• Problem: Copy out every one of the following records word for word.

• Input for this task:

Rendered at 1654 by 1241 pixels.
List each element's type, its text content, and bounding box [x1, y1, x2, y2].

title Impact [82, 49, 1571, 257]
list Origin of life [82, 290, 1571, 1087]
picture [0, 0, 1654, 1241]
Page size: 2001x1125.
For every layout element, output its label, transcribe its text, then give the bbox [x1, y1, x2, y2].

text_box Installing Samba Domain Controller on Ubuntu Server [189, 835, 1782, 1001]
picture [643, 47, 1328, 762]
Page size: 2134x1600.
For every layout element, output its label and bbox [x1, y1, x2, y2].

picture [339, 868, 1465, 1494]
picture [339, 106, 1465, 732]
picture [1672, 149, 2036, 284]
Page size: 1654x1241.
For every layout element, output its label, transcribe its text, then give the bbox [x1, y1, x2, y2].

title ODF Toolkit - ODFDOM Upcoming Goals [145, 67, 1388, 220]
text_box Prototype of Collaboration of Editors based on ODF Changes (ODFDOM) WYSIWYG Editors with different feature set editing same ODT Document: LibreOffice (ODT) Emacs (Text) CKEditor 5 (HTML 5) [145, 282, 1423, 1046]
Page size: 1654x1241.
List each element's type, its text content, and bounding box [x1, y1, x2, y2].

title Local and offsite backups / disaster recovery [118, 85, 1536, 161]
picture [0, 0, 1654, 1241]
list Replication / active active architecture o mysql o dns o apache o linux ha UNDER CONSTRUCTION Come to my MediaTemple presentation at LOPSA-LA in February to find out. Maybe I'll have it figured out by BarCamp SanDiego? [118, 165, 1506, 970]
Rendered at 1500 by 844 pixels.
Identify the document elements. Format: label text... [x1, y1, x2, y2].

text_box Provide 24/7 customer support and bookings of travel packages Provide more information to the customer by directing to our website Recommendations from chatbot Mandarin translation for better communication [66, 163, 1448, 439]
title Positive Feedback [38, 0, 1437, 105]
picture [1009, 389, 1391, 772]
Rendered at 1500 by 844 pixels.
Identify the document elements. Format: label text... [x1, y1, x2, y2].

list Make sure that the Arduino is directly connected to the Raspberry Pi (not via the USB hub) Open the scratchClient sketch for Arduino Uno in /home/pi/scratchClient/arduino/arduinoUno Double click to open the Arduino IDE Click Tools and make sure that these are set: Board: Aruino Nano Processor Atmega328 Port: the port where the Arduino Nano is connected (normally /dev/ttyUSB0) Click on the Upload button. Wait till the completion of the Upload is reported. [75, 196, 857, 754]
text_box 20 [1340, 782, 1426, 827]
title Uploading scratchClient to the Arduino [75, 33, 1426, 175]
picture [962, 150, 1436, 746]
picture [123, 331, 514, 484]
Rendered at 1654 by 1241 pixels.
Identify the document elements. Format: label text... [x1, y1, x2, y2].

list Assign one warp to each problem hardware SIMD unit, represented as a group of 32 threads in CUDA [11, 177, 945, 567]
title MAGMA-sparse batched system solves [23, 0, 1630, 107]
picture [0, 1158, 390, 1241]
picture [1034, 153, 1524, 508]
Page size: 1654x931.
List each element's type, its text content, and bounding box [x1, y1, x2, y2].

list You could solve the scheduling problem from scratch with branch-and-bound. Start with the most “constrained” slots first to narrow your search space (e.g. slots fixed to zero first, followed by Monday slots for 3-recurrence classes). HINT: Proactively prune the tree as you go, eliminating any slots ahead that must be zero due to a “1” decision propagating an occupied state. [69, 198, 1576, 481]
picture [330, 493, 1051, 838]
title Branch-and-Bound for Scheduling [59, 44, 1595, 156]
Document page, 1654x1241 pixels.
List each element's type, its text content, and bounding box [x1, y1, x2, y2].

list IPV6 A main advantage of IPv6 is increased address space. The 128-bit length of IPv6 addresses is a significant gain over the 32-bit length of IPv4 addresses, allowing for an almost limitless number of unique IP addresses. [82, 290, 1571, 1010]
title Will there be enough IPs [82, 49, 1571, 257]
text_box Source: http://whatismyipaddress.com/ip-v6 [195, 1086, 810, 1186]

• Completed task:
Rendered at 1654 by 1241 pixels.
List each element's type, its text content, and bounding box [x1, y1, x2, y2].

title Impact [82, 49, 1571, 257]
list Origin of life [82, 290, 1571, 1087]
picture [0, 0, 1654, 1241]
Page size: 2001x1125.
For every layout element, output its label, transcribe its text, then give the bbox [x1, y1, x2, y2].

text_box Installing Samba Domain Controller on Ubuntu Server [189, 835, 1782, 1001]
picture [643, 47, 1328, 762]
Page size: 2134x1600.
For every layout element, output its label and bbox [x1, y1, x2, y2].

picture [339, 868, 1465, 1494]
picture [339, 106, 1465, 732]
picture [1672, 149, 2036, 284]
Page size: 1654x1241.
For every layout element, output its label, transcribe its text, then give the bbox [x1, y1, x2, y2].

title ODF Toolkit - ODFDOM Upcoming Goals [145, 67, 1388, 220]
text_box Prototype of Collaboration of Editors based on ODF Changes (ODFDOM) WYSIWYG Editors with different feature set editing same ODT Document: LibreOffice (ODT) Emacs (Text) CKEditor 5 (HTML 5) [145, 282, 1423, 1046]
Page size: 1654x1241.
List each element's type, its text content, and bounding box [x1, y1, x2, y2].

title Local and offsite backups / disaster recovery [118, 85, 1536, 161]
picture [0, 0, 1654, 1241]
list Replication / active active architecture o mysql o dns o apache o linux ha UNDER CONSTRUCTION Come to my MediaTemple presentation at LOPSA-LA in February to find out. Maybe I'll have it figured out by BarCamp SanDiego? [118, 165, 1506, 970]
Rendered at 1500 by 844 pixels.
Identify the document elements. Format: label text... [x1, y1, x2, y2].

text_box Provide 24/7 customer support and bookings of travel packages Provide more information to the customer by directing to our website Recommendations from chatbot Mandarin translation for better communication [66, 163, 1448, 439]
title Positive Feedback [38, 0, 1437, 105]
picture [1009, 389, 1391, 772]
Rendered at 1500 by 844 pixels.
Identify the document elements. Format: label text... [x1, y1, x2, y2].

list Make sure that the Arduino is directly connected to the Raspberry Pi (not via the USB hub) Open the scratchClient sketch for Arduino Uno in /home/pi/scratchClient/arduino/arduinoUno Double click to open the Arduino IDE Click Tools and make sure that these are set: Board: Aruino Nano Processor Atmega328 Port: the port where the Arduino Nano is connected (normally /dev/ttyUSB0) Click on the Upload button. Wait till the completion of the Upload is reported. [75, 196, 857, 754]
text_box 20 [1340, 782, 1426, 827]
title Uploading scratchClient to the Arduino [75, 33, 1426, 175]
picture [962, 150, 1436, 746]
picture [123, 331, 514, 484]
Rendered at 1654 by 1241 pixels.
Identify the document elements. Format: label text... [x1, y1, x2, y2].

list Assign one warp to each problem hardware SIMD unit, represented as a group of 32 threads in CUDA [11, 177, 945, 567]
title MAGMA-sparse batched system solves [23, 0, 1630, 107]
picture [0, 1158, 390, 1241]
picture [1034, 153, 1524, 508]
Page size: 1654x931.
List each element's type, its text content, and bounding box [x1, y1, x2, y2].

list You could solve the scheduling problem from scratch with branch-and-bound. Start with the most “constrained” slots first to narrow your search space (e.g. slots fixed to zero first, followed by Monday slots for 3-recurrence classes). HINT: Proactively prune the tree as you go, eliminating any slots ahead that must be zero due to a “1” decision propagating an occupied state. [69, 198, 1576, 481]
picture [330, 493, 1051, 838]
title Branch-and-Bound for Scheduling [59, 44, 1595, 156]
Document page, 1654x1241 pixels.
List each element's type, its text content, and bounding box [x1, y1, x2, y2].

list IPV6 A main advantage of IPv6 is increased address space. The 128-bit length of IPv6 addresses is a significant gain over the 32-bit length of IPv4 addresses, allowing for an almost limitless number of unique IP addresses. [82, 290, 1571, 1010]
title Will there be enough IPs [82, 49, 1571, 257]
text_box Source: http://whatismyipaddress.com/ip-v6 [195, 1086, 810, 1186]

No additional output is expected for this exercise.